(DATA)
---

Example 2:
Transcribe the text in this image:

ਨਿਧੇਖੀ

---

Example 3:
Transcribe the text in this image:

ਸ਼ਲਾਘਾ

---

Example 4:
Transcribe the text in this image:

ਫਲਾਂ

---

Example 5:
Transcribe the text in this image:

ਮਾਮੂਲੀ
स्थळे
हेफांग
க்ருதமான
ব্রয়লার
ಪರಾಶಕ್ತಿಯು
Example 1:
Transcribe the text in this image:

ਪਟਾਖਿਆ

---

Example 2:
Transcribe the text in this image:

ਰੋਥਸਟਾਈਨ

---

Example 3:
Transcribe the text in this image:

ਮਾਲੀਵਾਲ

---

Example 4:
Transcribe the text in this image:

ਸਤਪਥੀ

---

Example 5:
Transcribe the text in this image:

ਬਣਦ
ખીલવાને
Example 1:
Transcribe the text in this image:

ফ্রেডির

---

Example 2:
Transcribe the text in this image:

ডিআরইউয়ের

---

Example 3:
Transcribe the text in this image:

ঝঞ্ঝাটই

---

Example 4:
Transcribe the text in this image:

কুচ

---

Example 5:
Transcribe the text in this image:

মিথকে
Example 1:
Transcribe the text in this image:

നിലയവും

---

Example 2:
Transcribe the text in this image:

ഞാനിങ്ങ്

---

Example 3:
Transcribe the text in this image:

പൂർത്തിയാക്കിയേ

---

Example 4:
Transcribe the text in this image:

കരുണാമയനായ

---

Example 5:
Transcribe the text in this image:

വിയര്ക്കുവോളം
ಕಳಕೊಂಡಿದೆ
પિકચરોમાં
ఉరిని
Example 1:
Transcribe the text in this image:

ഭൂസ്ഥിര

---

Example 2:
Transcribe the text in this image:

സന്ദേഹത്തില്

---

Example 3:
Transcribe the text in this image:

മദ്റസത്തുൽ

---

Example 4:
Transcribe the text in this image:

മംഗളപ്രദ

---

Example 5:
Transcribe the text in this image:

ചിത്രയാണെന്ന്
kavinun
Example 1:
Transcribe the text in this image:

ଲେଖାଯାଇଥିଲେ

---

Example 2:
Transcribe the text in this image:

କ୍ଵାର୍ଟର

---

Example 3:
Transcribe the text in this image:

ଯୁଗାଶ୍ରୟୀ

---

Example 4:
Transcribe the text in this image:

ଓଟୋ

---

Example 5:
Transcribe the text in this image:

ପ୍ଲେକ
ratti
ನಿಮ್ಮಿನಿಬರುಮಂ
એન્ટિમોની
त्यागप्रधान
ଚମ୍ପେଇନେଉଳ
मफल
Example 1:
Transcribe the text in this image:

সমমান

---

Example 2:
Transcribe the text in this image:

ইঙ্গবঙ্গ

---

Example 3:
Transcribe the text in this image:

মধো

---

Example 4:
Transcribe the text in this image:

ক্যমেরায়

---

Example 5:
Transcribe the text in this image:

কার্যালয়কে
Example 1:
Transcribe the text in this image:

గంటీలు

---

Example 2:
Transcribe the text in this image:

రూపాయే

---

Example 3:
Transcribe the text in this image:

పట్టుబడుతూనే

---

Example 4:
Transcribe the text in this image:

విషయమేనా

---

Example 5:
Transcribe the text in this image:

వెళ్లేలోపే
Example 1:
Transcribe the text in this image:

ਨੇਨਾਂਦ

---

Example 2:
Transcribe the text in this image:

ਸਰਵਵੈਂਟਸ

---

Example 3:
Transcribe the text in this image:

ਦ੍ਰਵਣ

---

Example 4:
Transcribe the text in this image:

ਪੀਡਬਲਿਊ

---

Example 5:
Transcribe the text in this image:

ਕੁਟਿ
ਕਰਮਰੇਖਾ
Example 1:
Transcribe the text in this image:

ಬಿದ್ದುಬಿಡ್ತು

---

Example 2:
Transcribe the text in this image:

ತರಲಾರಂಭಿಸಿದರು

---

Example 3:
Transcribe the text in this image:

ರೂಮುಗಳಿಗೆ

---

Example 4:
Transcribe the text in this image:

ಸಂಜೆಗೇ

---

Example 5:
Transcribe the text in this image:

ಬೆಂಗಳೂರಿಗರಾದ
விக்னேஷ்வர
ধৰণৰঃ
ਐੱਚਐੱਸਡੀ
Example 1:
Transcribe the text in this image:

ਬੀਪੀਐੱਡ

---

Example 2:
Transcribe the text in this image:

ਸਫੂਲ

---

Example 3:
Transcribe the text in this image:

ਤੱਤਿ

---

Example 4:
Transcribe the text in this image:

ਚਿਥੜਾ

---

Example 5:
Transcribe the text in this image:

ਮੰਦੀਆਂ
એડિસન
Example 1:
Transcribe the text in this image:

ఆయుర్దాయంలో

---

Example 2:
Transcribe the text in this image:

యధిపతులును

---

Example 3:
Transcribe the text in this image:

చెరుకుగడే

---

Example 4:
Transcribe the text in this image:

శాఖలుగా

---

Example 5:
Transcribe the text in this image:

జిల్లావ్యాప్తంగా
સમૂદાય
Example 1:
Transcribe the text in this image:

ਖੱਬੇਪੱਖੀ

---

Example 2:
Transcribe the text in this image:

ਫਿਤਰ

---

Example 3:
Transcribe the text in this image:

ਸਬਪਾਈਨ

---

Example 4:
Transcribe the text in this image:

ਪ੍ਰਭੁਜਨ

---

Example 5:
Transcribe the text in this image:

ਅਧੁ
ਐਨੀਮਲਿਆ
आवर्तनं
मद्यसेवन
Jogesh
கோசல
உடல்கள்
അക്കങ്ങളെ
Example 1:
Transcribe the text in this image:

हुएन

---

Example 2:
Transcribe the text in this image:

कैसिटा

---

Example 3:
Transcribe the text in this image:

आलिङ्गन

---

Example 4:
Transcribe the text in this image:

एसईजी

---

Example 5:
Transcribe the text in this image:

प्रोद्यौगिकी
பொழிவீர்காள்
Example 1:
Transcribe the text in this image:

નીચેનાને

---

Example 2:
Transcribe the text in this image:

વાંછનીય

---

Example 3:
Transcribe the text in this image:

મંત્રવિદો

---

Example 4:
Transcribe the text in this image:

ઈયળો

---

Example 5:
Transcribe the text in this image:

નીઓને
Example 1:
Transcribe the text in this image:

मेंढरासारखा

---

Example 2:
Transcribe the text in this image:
(End DATA)
= TASK DIRECTIONS =
Look at the entries above. Then set all of them down again exactly.

= EXERCISE RESPONSE =
---

Example 2:
Transcribe the text in this image:

ਨਿਧੇਖੀ

---

Example 3:
Transcribe the text in this image:

ਸ਼ਲਾਘਾ

---

Example 4:
Transcribe the text in this image:

ਫਲਾਂ

---

Example 5:
Transcribe the text in this image:

ਮਾਮੂਲੀ
स्थळे
हेफांग
க்ருதமான
ব্রয়লার
ಪರಾಶಕ್ತಿಯು
Example 1:
Transcribe the text in this image:

ਪਟਾਖਿਆ

---

Example 2:
Transcribe the text in this image:

ਰੋਥਸਟਾਈਨ

---

Example 3:
Transcribe the text in this image:

ਮਾਲੀਵਾਲ

---

Example 4:
Transcribe the text in this image:

ਸਤਪਥੀ

---

Example 5:
Transcribe the text in this image:

ਬਣਦ
ખીલવાને
Example 1:
Transcribe the text in this image:

ফ্রেডির

---

Example 2:
Transcribe the text in this image:

ডিআরইউয়ের

---

Example 3:
Transcribe the text in this image:

ঝঞ্ঝাটই

---

Example 4:
Transcribe the text in this image:

কুচ

---

Example 5:
Transcribe the text in this image:

মিথকে
Example 1:
Transcribe the text in this image:

നിലയവും

---

Example 2:
Transcribe the text in this image:

ഞാനിങ്ങ്

---

Example 3:
Transcribe the text in this image:

പൂർത്തിയാക്കിയേ

---

Example 4:
Transcribe the text in this image:

കരുണാമയനായ

---

Example 5:
Transcribe the text in this image:

വിയര്ക്കുവോളം
ಕಳಕೊಂಡಿದೆ
પિકચરોમાં
ఉరిని
Example 1:
Transcribe the text in this image:

ഭൂസ്ഥിര

---

Example 2:
Transcribe the text in this image:

സന്ദേഹത്തില്

---

Example 3:
Transcribe the text in this image:

മദ്റസത്തുൽ

---

Example 4:
Transcribe the text in this image:

മംഗളപ്രദ

---

Example 5:
Transcribe the text in this image:

ചിത്രയാണെന്ന്
kavinun
Example 1:
Transcribe the text in this image:

ଲେଖାଯାଇଥିଲେ

---

Example 2:
Transcribe the text in this image:

କ୍ଵାର୍ଟର

---

Example 3:
Transcribe the text in this image:

ଯୁଗାଶ୍ରୟୀ

---

Example 4:
Transcribe the text in this image:

ଓଟୋ

---

Example 5:
Transcribe the text in this image:

ପ୍ଲେକ
ratti
ನಿಮ್ಮಿನಿಬರುಮಂ
એન્ટિમોની
त्यागप्रधान
ଚମ୍ପେଇନେଉଳ
मफल
Example 1:
Transcribe the text in this image:

সমমান

---

Example 2:
Transcribe the text in this image:

ইঙ্গবঙ্গ

---

Example 3:
Transcribe the text in this image:

মধো

---

Example 4:
Transcribe the text in this image:

ক্যমেরায়

---

Example 5:
Transcribe the text in this image:

কার্যালয়কে
Example 1:
Transcribe the text in this image:

గంటీలు

---

Example 2:
Transcribe the text in this image:

రూపాయే

---

Example 3:
Transcribe the text in this image:

పట్టుబడుతూనే

---

Example 4:
Transcribe the text in this image:

విషయమేనా

---

Example 5:
Transcribe the text in this image:

వెళ్లేలోపే
Example 1:
Transcribe the text in this image:

ਨੇਨਾਂਦ

---

Example 2:
Transcribe the text in this image:

ਸਰਵਵੈਂਟਸ

---

Example 3:
Transcribe the text in this image:

ਦ੍ਰਵਣ

---

Example 4:
Transcribe the text in this image:

ਪੀਡਬਲਿਊ

---

Example 5:
Transcribe the text in this image:

ਕੁਟਿ
ਕਰਮਰੇਖਾ
Example 1:
Transcribe the text in this image:

ಬಿದ್ದುಬಿಡ್ತು

---

Example 2:
Transcribe the text in this image:

ತರಲಾರಂಭಿಸಿದರು

---

Example 3:
Transcribe the text in this image:

ರೂಮುಗಳಿಗೆ

---

Example 4:
Transcribe the text in this image:

ಸಂಜೆಗೇ

---

Example 5:
Transcribe the text in this image:

ಬೆಂಗಳೂರಿಗರಾದ
விக்னேஷ்வர
ধৰণৰঃ
ਐੱਚਐੱਸਡੀ
Example 1:
Transcribe the text in this image:

ਬੀਪੀਐੱਡ

---

Example 2:
Transcribe the text in this image:

ਸਫੂਲ

---

Example 3:
Transcribe the text in this image:

ਤੱਤਿ

---

Example 4:
Transcribe the text in this image:

ਚਿਥੜਾ

---

Example 5:
Transcribe the text in this image:

ਮੰਦੀਆਂ
એડિસન
Example 1:
Transcribe the text in this image:

ఆయుర్దాయంలో

---

Example 2:
Transcribe the text in this image:

యధిపతులును

---

Example 3:
Transcribe the text in this image:

చెరుకుగడే

---

Example 4:
Transcribe the text in this image:

శాఖలుగా

---

Example 5:
Transcribe the text in this image:

జిల్లావ్యాప్తంగా
સમૂદાય
Example 1:
Transcribe the text in this image:

ਖੱਬੇਪੱਖੀ

---

Example 2:
Transcribe the text in this image:

ਫਿਤਰ

---

Example 3:
Transcribe the text in this image:

ਸਬਪਾਈਨ

---

Example 4:
Transcribe the text in this image:

ਪ੍ਰਭੁਜਨ

---

Example 5:
Transcribe the text in this image:

ਅਧੁ
ਐਨੀਮਲਿਆ
आवर्तनं
मद्यसेवन
Jogesh
கோசல
உடல்கள்
അക്കങ്ങളെ
Example 1:
Transcribe the text in this image:

हुएन

---

Example 2:
Transcribe the text in this image:

कैसिटा

---

Example 3:
Transcribe the text in this image:

आलिङ्गन

---

Example 4:
Transcribe the text in this image:

एसईजी

---

Example 5:
Transcribe the text in this image:

प्रोद्यौगिकी
பொழிவீர்காள்
Example 1:
Transcribe the text in this image:

નીચેનાને

---

Example 2:
Transcribe the text in this image:

વાંછનીય

---

Example 3:
Transcribe the text in this image:

મંત્રવિદો

---

Example 4:
Transcribe the text in this image:

ઈયળો

---

Example 5:
Transcribe the text in this image:

નીઓને
Example 1:
Transcribe the text in this image:

मेंढरासारखा

---

Example 2:
Transcribe the text in this image:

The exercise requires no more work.